Task 1:
Answer these questions from the forum thread about Pepper and the laundry hamper, one line each:
(a) Which features does BotanyBlack say Pepper shares with Robin1109's cat?
(b) What does Mitzi take the laundry basket to be?
(c) When does Franklin like to inspect the laundry?
Task 2:
Decide whether each statement agrees with the forum thread about Pepper and the laundry hamper. Answer yes or no, and quote the words from the thread that settle it.
(a) BotanyBlack moved the hamper after seeing Pepper.
(b) Alpaca complains about a 5 min limit.
(c) Robin1109 had always thought of the cat's marking as a mustache.
Task 3: Pick up the forum thread about Pepper and the laundry hamper after its last post, and write how it goes on.

Text excerpt:
# Pepper Does Laundry



## BotanyBlack (Apr 6, 2011)

As I reached for the hamper I saw this.....

Needless to say the hamper is still where it was.


----------



## Robin1109 (May 8, 2011)

Cute!! My cat likes to help too and looks a bit like Pepper!


----------



## BotanyBlack (Apr 6, 2011)

pepper is a bit darker then yours, but has the same white mustache and chin!!


----------



## Robin1109 (May 8, 2011)

I never looked at it as a mustache! haha!


----------



## Alpaca (Dec 21, 2009)

It seems a lot of cats have a penchant for hampers and laundry.


----------



## Alpaca (Dec 21, 2009)

Argh, I HATE that 5 min limit thing.


----------



## OctoberinMaine (Sep 12, 2006)

Oh yes, it's all about the laundry hamper.


----------



## raecarrow (Oct 27, 2009)

Leo agrees


----------



## Abbie (Jan 13, 2011)

Mitzi doesn't think you understand, it is not a laundry basket... it is a cat bed!


----------



## vanacat (May 4, 2011)

So cute! It's funny how we don't want to disturb our kitties.


----------



## kwarendorf (Oct 12, 2009)

Franklin likes to inspect my laundry when it's nice and warm from the dryer.


----------



## MissyCat (Mar 7, 2011)

haha! looks like Pepper is saying "I DARE you to try and take my laundry basket away!"

Supplied entries:

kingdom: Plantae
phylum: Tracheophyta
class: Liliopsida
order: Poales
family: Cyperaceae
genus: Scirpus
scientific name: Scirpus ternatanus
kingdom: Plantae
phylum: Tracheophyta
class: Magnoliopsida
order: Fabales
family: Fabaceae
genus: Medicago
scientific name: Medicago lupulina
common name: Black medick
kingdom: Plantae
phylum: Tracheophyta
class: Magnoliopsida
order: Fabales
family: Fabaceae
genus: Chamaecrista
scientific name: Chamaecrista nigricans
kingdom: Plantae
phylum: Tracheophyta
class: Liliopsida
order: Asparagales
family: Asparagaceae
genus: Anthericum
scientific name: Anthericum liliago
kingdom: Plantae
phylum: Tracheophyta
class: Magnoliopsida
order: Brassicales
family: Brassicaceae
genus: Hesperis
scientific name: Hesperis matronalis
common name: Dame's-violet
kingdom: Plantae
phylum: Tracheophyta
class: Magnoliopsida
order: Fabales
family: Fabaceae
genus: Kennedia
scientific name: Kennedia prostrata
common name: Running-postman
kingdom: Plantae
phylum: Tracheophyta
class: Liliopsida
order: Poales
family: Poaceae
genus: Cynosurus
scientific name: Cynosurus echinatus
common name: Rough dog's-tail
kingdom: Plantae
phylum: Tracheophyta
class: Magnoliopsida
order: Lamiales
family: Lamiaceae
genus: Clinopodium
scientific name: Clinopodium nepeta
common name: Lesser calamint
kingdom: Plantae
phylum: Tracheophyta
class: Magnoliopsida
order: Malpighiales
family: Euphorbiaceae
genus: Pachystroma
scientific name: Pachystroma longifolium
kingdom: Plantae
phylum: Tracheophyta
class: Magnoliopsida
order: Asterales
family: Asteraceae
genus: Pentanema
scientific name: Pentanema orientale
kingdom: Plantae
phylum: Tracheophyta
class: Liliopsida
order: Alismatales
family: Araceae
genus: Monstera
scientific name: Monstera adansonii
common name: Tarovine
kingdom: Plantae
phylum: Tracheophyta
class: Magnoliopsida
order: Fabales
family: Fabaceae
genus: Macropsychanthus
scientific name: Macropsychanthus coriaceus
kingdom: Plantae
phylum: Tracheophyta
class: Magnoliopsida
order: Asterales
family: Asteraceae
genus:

Answer 1:
(a) The same white mustache and chin.
(b) A cat bed.
(c) When it's nice and warm from the dryer.

Answer 2:
(a) No: "Needless to say the hamper is still where it was."
(b) Yes: "Argh, I HATE that 5 min limit thing."
(c) No: "I never looked at it as a mustache!"

Answer 3:
----------



## Gabby169 (May 8, 2011)

I can hardly wait until Gabby starts doing that sort of thing. I know I have to give her time to adjust but.... I want her to do that stuff now. LOL 

Her former human said that Gabby likes to steal socks and underwear. Silly kitty.


----------



## BotanyBlack (Apr 6, 2011)

Missycat that was her annoyed look so I did another chore I needed before going for the laundry. 

Yeah we all go out of way to leave the cats comfortable don't we . lol

Got some laundry done and Sherbert helped sort the socks..

the wet on his ears is ear meds I had just applied.

Cats are being awful helpful today. BlackJack is currently keeping my lap warm. Goodness knows I need a warm lap while folding cloths.


----------



## Susan (Mar 29, 2010)

I'm enjoying all of the laundry pictures! Muffs sometimes hops in the dryer, but by the time I grab my camera, she's hopped out again. However, her habit means I always make sure I know where both of my girls are before I turn on my dryer.


----------



## Time Bandit (Aug 17, 2010)

Rochelle says: "You just layed out fresh warm from the dryer clothes Mommy!? Here let me give them that extra special kitty touch."

My clothes are always covered in cat hair. XD


----------



## raecarrow (Oct 27, 2009)

Time Bandit said:


> Rochelle says: "You just layed out fresh warm from the dryer clothes Mommy!? Here let me give them that extra special kitty touch."
> 
> My clothes are always covered in cat hair. XD


 More like " I'm getting your clothes all fuzzy."


----------



## MissyCat (Mar 7, 2011)

kitty fabric softener! haha!


----------



## blondie1483 (Jan 19, 2011)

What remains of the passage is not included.